315 F.3d 1108, 1119 (9th Cir. 2003).

Plaintiff, at the least, has an argument that he took reasonable and appropriate steps to exhaust his claim and was precluded from exhausting, not through his own fault but based on outside actions of other prison officials. See Nunez v. Duncan, 591 F.3d 1217 (9th Cir. 2010).

Defendants have submitted no exhibits of their own related to plaintiff's claims. The only declaration submitted by defendants is from the official who maintains that tracking system for inmate appeals, yet the entire substance of the declaration concerns other inmates who are not a party to the lawsuit or even remotely pertinent to the motion to dismiss.

However, the undersigned finds that defendants have just barely met their burden in demonstrating failure to exhaust. While plaintiff seems to have copies of most pertinent documents to this case, he has not included copies of the most vital documents: the various grievance appeals he alleges that he filed and were discarded by defendants. Moreover, the one grievance plaintiff has included that was filed August 23, 2009, more than a year after the incident, surprisingly makes no reference to the previous appeals he allegedly filed and were not logged. The undersigned is troubled by this glaring omission if plaintiff was as concerned with discarded appeals as he claims. Additionally, the printout listing plaintiff's appeals processed by the prison demonstrates that in the relevant time period plaintiff's appeals were being properly reviewed by defendants. Plaintiff essentially argues that while many of his appeals were processed by the prison, certain appeals that he has no copies of, were the only appeals not processed by the prison and discarded. All of these factors significantly detract from plaintiff's credibility.

Thus, in reviewing the entire record and despite the deficiencies of defendants' motion, the undersigned finds that the above deficiencies in plaintiff's case demonstrate that plaintiff did not attempt to properly exhaust administrative remedies. Therefore, defendants motion to dismiss should be granted.

Accordingly, IT IS HEREBY RECOMMENDED that defendants motion to dismiss, filed on November 10, 2009, (Doc. 39), be granted and this case dismissed.
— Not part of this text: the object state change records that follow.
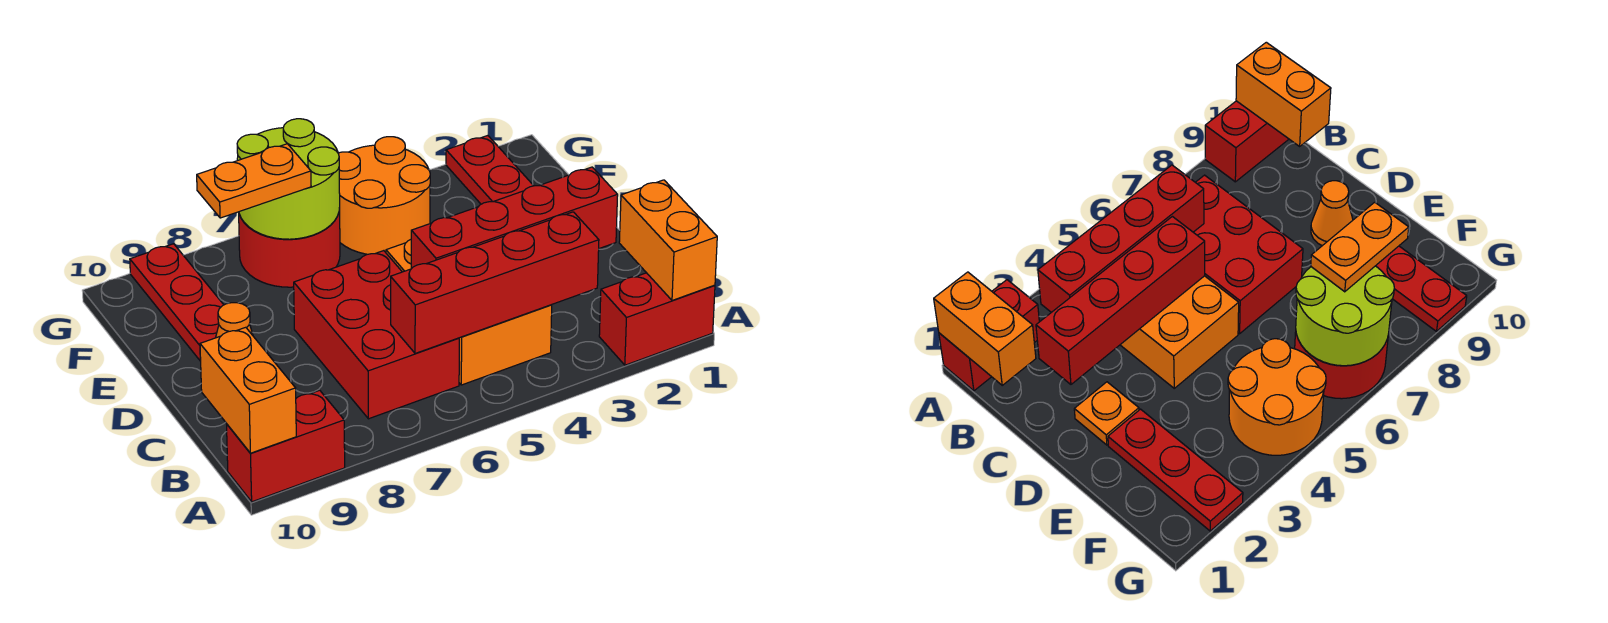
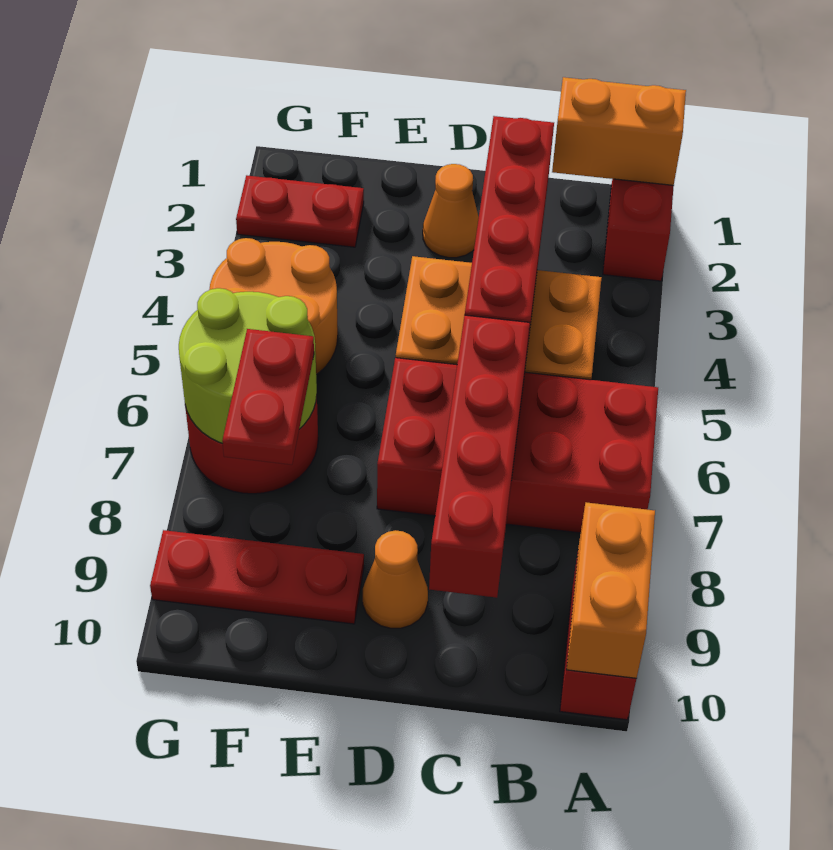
orange 1x2 brick [200,327,296,453] -> orange 1x2 brick turned to [566,502,655,678]
red 1x4 brick [391,212,599,353] -> red 1x4 brick moved to [429,315,530,598]
red 2x3 brick [294,251,459,419] -> red 2x4 brick [377,358,658,533]
orange 1x1 plate [1074,382,1139,445] -> orange 1x1 cone [423,164,479,258]
red 1x3 plate [446,136,534,204] -> red 1x2 plate [236,175,364,247]
orange 1x2 plate [197,144,311,218] -> red 1x2 plate [222,329,314,465]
These findings and recommendations are submitted to the United States District Judge assigned to the case, pursuant to the provisions of 28 U.S.C. § 636(b)(l). Within fourteen days after being served with these findings and recommendations, any party may file written objections with the court and serve a copy on all parties. Such a document should be captioned "Objections to Magistrate Judge's Findings and Recommendations." Any reply to the objections shall be served and filed within fourteen days after service of the objections. The parties are advised that failure to file objections within the specified time may waive the right to appeal the District Court's order. Martinez v. Ylst, 951 F.2d 1153 (9th Cir. 1991).